Envisioning a Transformed Future

Looking ahead, Aisha aims to advance information literacy at national and regional levels by developing AI-enhanced frameworks, promoting data and digital literacy, and expanding open science awareness among researchers. She wants to support Omani and Arab universities in adopting information literacy models, preparing students for complex, technology-mediated information ecosystems.

By integrating information literacy with AI literacy, research skills, and ethical awareness, she hopes to build a generation of learners who are confident, critical, and responsible information users and creators. This ambitious vision positions her work within broader conversations about education reform, technological transformation, and knowledge work’s future in the Arab world.

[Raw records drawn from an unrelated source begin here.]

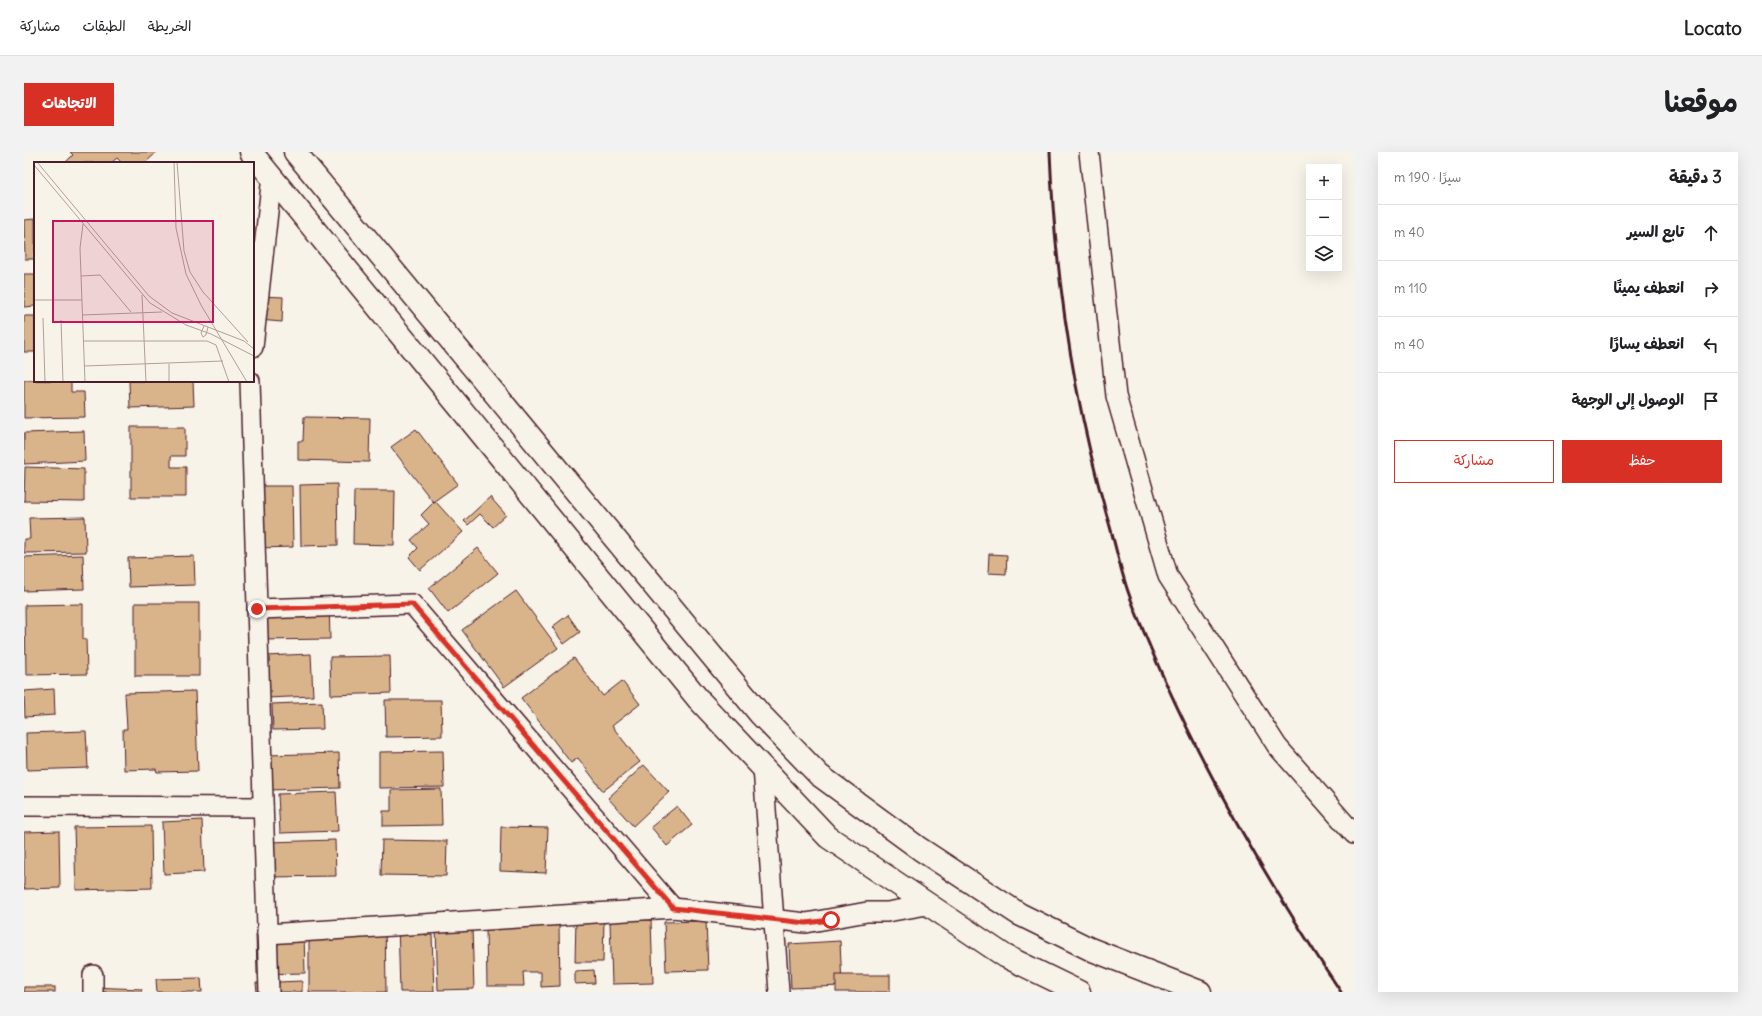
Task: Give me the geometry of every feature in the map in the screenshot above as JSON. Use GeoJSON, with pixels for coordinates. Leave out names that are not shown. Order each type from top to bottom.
{"type":"FeatureCollection","features":[{"type":"Feature","properties":{"kind":"main road"},"geometry":{"type":"LineString","coordinates":[[251,152],[699,700],[828,837],[1005,956],[1079,992]]}},
{"type":"Feature","properties":{"kind":"main road"},"geometry":{"type":"LineString","coordinates":[[295,152],[760,714],[819,775],[920,849],[1019,914],[1090,949],[1200,992]]}},
{"type":"Feature","properties":{"kind":"street"},"geometry":{"type":"LineString","coordinates":[[1089,152],[1116,396],[1168,576],[1277,746],[1354,834]]}},
{"type":"Feature","properties":{"kind":"street"},"geometry":{"type":"LineString","coordinates":[[254,337],[272,176]]}},
{"type":"Feature","properties":{"kind":"street"},"geometry":{"type":"LineString","coordinates":[[250,382],[269,992]]}},
{"type":"Feature","properties":{"kind":"street"},"geometry":{"type":"LineString","coordinates":[[257,609],[412,604],[673,908]]}},
{"type":"Feature","properties":{"kind":"street"},"geometry":{"type":"LineString","coordinates":[[763,767],[779,992]]}},
{"type":"Feature","properties":{"kind":"street"},"geometry":{"type":"LineString","coordinates":[[24,806],[263,807]]}},
{"type":"Feature","properties":{"kind":"street"},"geometry":{"type":"LineString","coordinates":[[267,934],[673,908],[806,923],[867,912],[887,912],[927,905]]}},
{"type":"Feature","properties":{"kind":"building"},"geometry":{"type":"Polygon","coordinates":[[[70,152],[157,152],[146,162],[121,162],[117,158],[112,162],[66,162],[73,155],[70,152]]]}},
{"type":"Feature","properties":{"kind":"building"},"geometry":{"type":"Polygon","coordinates":[[[34,219],[34,259],[25,259],[24,220],[34,219]]]}},
{"type":"Feature","properties":{"kind":"building"},"geometry":{"type":"Polygon","coordinates":[[[24,274],[34,274],[34,306],[24,307],[24,274]]]}},
{"type":"Feature","properties":{"kind":"building"},"geometry":{"type":"Polygon","coordinates":[[[261,296],[283,297],[282,322],[259,320],[261,296]]]}},
{"type":"Feature","properties":{"kind":"building"},"geometry":{"type":"Polygon","coordinates":[[[24,316],[34,316],[34,352],[24,352],[24,316]]]}},
{"type":"Feature","properties":{"kind":"building"},"geometry":{"type":"Polygon","coordinates":[[[24,380],[34,380],[34,382],[71,382],[71,392],[84,392],[85,417],[24,418],[24,380]]]}},
{"type":"Feature","properties":{"kind":"building"},"geometry":{"type":"Polygon","coordinates":[[[129,382],[193,382],[194,406],[130,408],[129,382]]]}},
{"type":"Feature","properties":{"kind":"building"},"geometry":{"type":"Polygon","coordinates":[[[304,417],[370,418],[369,462],[298,460],[298,441],[303,441],[304,417]]]}},
{"type":"Feature","properties":{"kind":"building"},"geometry":{"type":"Polygon","coordinates":[[[131,427],[185,427],[185,456],[171,456],[171,467],[186,467],[186,497],[131,497],[131,427]]]}},
{"type":"Feature","properties":{"kind":"building"},"geometry":{"type":"Polygon","coordinates":[[[416,429],[458,484],[433,502],[391,447],[416,429]]]}},
{"type":"Feature","properties":{"kind":"building"},"geometry":{"type":"Polygon","coordinates":[[[84,431],[85,461],[24,464],[24,433],[84,431]]]}},
{"type":"Feature","properties":{"kind":"building"},"geometry":{"type":"Polygon","coordinates":[[[25,467],[84,469],[84,502],[24,501],[25,467]]]}},
{"type":"Feature","properties":{"kind":"building"},"geometry":{"type":"Polygon","coordinates":[[[337,484],[338,545],[301,546],[300,485],[337,484]]]}},
{"type":"Feature","properties":{"kind":"building"},"geometry":{"type":"Polygon","coordinates":[[[257,486],[292,486],[293,547],[258,548],[257,486]]]}},
{"type":"Feature","properties":{"kind":"building"},"geometry":{"type":"Polygon","coordinates":[[[354,491],[395,491],[394,545],[353,544],[354,491]]]}},
{"type":"Feature","properties":{"kind":"building"},"geometry":{"type":"Polygon","coordinates":[[[490,497],[506,515],[493,527],[480,514],[468,525],[464,521],[490,497]]]}},
{"type":"Feature","properties":{"kind":"building"},"geometry":{"type":"Polygon","coordinates":[[[435,501],[463,532],[420,570],[409,557],[418,548],[411,540],[429,524],[421,515],[435,501]]]}},
{"type":"Feature","properties":{"kind":"building"},"geometry":{"type":"Polygon","coordinates":[[[85,517],[86,552],[24,553],[24,539],[30,539],[29,518],[85,517]]]}},
{"type":"Feature","properties":{"kind":"building"},"geometry":{"type":"Polygon","coordinates":[[[478,548],[498,573],[448,613],[429,588],[478,548]]]}},
{"type":"Feature","properties":{"kind":"building"},"geometry":{"type":"Polygon","coordinates":[[[989,554],[1007,555],[1006,574],[988,573],[989,554]]]}},
{"type":"Feature","properties":{"kind":"building"},"geometry":{"type":"Polygon","coordinates":[[[83,555],[84,589],[24,591],[24,557],[83,555]]]}},
{"type":"Feature","properties":{"kind":"building"},"geometry":{"type":"Polygon","coordinates":[[[194,556],[195,585],[129,587],[128,558],[194,556]]]}},
{"type":"Feature","properties":{"kind":"building"},"geometry":{"type":"Polygon","coordinates":[[[516,591],[558,648],[504,687],[462,630],[516,591]]]}},
{"type":"Feature","properties":{"kind":"building"},"geometry":{"type":"Polygon","coordinates":[[[329,602],[330,639],[263,640],[262,604],[329,602]]]}},
{"type":"Feature","properties":{"kind":"building"},"geometry":{"type":"Polygon","coordinates":[[[135,603],[199,603],[199,676],[135,676],[135,603]]]}},
{"type":"Feature","properties":{"kind":"building"},"geometry":{"type":"Polygon","coordinates":[[[83,604],[83,639],[86,639],[87,674],[26,675],[25,605],[83,604]]]}},
{"type":"Feature","properties":{"kind":"building"},"geometry":{"type":"Polygon","coordinates":[[[568,615],[580,632],[564,644],[552,627],[568,615]]]}},
{"type":"Feature","properties":{"kind":"building"},"geometry":{"type":"Polygon","coordinates":[[[311,654],[313,696],[267,698],[265,656],[311,654]]]}},
{"type":"Feature","properties":{"kind":"building"},"geometry":{"type":"Polygon","coordinates":[[[390,656],[391,693],[331,695],[330,657],[390,656]]]}},
{"type":"Feature","properties":{"kind":"building"},"geometry":{"type":"Polygon","coordinates":[[[574,658],[603,696],[622,681],[640,704],[612,726],[640,762],[603,791],[578,758],[571,763],[521,698],[574,658]]]}},
{"type":"Feature","properties":{"kind":"building"},"geometry":{"type":"Polygon","coordinates":[[[54,689],[55,715],[25,717],[24,691],[54,689]]]}},
{"type":"Feature","properties":{"kind":"building"},"geometry":{"type":"Polygon","coordinates":[[[195,691],[198,771],[157,772],[156,769],[124,770],[123,729],[127,729],[125,693],[195,691]]]}},
{"type":"Feature","properties":{"kind":"building"},"geometry":{"type":"Polygon","coordinates":[[[385,700],[441,700],[442,736],[386,737],[385,700]]]}},
{"type":"Feature","properties":{"kind":"building"},"geometry":{"type":"Polygon","coordinates":[[[322,702],[323,729],[273,730],[272,704],[322,702]]]}},
{"type":"Feature","properties":{"kind":"building"},"geometry":{"type":"Polygon","coordinates":[[[86,731],[88,768],[27,770],[26,733],[86,731]]]}},
{"type":"Feature","properties":{"kind":"building"},"geometry":{"type":"Polygon","coordinates":[[[443,751],[444,787],[379,788],[379,752],[443,751]]]}},
{"type":"Feature","properties":{"kind":"building"},"geometry":{"type":"Polygon","coordinates":[[[339,753],[340,788],[268,790],[267,755],[339,753]]]}},
{"type":"Feature","properties":{"kind":"building"},"geometry":{"type":"Polygon","coordinates":[[[644,765],[669,792],[633,826],[608,798],[644,765]]]}},
{"type":"Feature","properties":{"kind":"building"},"geometry":{"type":"Polygon","coordinates":[[[441,789],[442,825],[383,826],[383,811],[391,811],[391,790],[441,789]]]}},
{"type":"Feature","properties":{"kind":"building"},"geometry":{"type":"Polygon","coordinates":[[[336,792],[338,831],[280,833],[278,794],[336,792]]]}},
{"type":"Feature","properties":{"kind":"building"},"geometry":{"type":"Polygon","coordinates":[[[677,806],[692,825],[667,846],[651,827],[677,806]]]}},
{"type":"Feature","properties":{"kind":"building"},"geometry":{"type":"Polygon","coordinates":[[[202,820],[204,872],[164,874],[162,822],[202,820]]]}},
{"type":"Feature","properties":{"kind":"building"},"geometry":{"type":"Polygon","coordinates":[[[151,826],[152,888],[76,890],[74,827],[151,826]]]}},
{"type":"Feature","properties":{"kind":"building"},"geometry":{"type":"Polygon","coordinates":[[[501,827],[548,828],[546,873],[500,871],[501,827]]]}},
{"type":"Feature","properties":{"kind":"building"},"geometry":{"type":"Polygon","coordinates":[[[59,831],[60,888],[24,889],[24,832],[59,831]]]}},
{"type":"Feature","properties":{"kind":"building"},"geometry":{"type":"Polygon","coordinates":[[[335,840],[336,876],[269,877],[268,842],[335,840]]]}},
{"type":"Feature","properties":{"kind":"building"},"geometry":{"type":"Polygon","coordinates":[[[382,840],[447,841],[446,876],[381,875],[382,840]]]}},
{"type":"Feature","properties":{"kind":"building"},"geometry":{"type":"Polygon","coordinates":[[[576,918],[604,919],[603,962],[575,962],[576,918]]]}},
{"type":"Feature","properties":{"kind":"building"},"geometry":{"type":"Polygon","coordinates":[[[385,919],[386,992],[309,992],[309,929],[385,919]]]}},
{"type":"Feature","properties":{"kind":"building"},"geometry":{"type":"Polygon","coordinates":[[[651,920],[653,983],[612,984],[610,921],[651,920]]]}},
{"type":"Feature","properties":{"kind":"building"},"geometry":{"type":"Polygon","coordinates":[[[706,921],[708,970],[666,971],[664,922],[706,921]]]}},
{"type":"Feature","properties":{"kind":"building"},"geometry":{"type":"Polygon","coordinates":[[[424,922],[425,935],[432,935],[434,992],[400,992],[398,923],[424,922]]]}},
{"type":"Feature","properties":{"kind":"building"},"geometry":{"type":"Polygon","coordinates":[[[559,925],[560,986],[541,987],[541,972],[523,972],[524,986],[487,986],[486,927],[559,925]]]}},
{"type":"Feature","properties":{"kind":"building"},"geometry":{"type":"Polygon","coordinates":[[[472,927],[474,989],[438,990],[436,928],[472,927]]]}},
{"type":"Feature","properties":{"kind":"building"},"geometry":{"type":"Polygon","coordinates":[[[304,933],[305,973],[257,974],[256,934],[304,933]]]}},
{"type":"Feature","properties":{"kind":"building"},"geometry":{"type":"Polygon","coordinates":[[[840,941],[842,986],[791,988],[789,944],[840,941]]]}},
{"type":"Feature","properties":{"kind":"building"},"geometry":{"type":"Polygon","coordinates":[[[594,970],[595,983],[575,984],[575,971],[594,970]]]}},
{"type":"Feature","properties":{"kind":"building"},"geometry":{"type":"Polygon","coordinates":[[[836,975],[890,975],[890,992],[836,992],[836,975]]]}},
{"type":"Feature","properties":{"kind":"building"},"geometry":{"type":"Polygon","coordinates":[[[201,978],[202,992],[157,992],[156,979],[201,978]]]}},
{"type":"Feature","properties":{"kind":"building"},"geometry":{"type":"Polygon","coordinates":[[[302,981],[302,992],[257,992],[256,983],[302,981]]]}},
{"type":"Feature","properties":{"kind":"building"},"geometry":{"type":"Polygon","coordinates":[[[24,987],[55,987],[55,992],[24,992],[24,987]]]}},
{"type":"Feature","properties":{"kind":"building"},"geometry":{"type":"Polygon","coordinates":[[[89,987],[142,989],[141,992],[89,992],[89,987]]]}},
{"type":"Feature","properties":{"kind":"railway"},"geometry":{"type":"LineString","coordinates":[[1050,152],[1056,246],[1068,339],[1076,386],[1097,478],[1130,597],[1174,700],[1224,800],[1280,898],[1341,992]]}},
{"type":"Feature","properties":{"kind":"route"},"geometry":{"type":"LineString","coordinates":[[257,609],[412,604],[673,908],[806,923],[831,920]]}}]}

A Model for Educational Evolution

Aisha represents educators who refuse to see technology and critical thinking as opposing forces. She demonstrates how they work in concert, with artificial intelligence enhancing rather than replacing human judgment. Her work transforms information literacy from a requirement into a dynamic, essential competency that prepares students for lifelong learning.

She doesn’t simply respond to technological change; she anticipates it, shapes institutional responses, and ensures students develop skills to thrive within it. Her combination of technical expertise, educational insight, and ethical commitment creates a model other institutions across the Arab region and beyond should study and adapt.

As artificial intelligence continues reshaping education, research, and professional work, the need for professionals like Aisha will only intensify. She demonstrates that navigating the digital future requires more than technical skills. It demands wisdom, ethical commitment, and a deep understanding of how people learn. Through her work, she ensures the next generation won’t just be information consumers but critical, responsible, and empowered participants in knowledge creation and dissemination.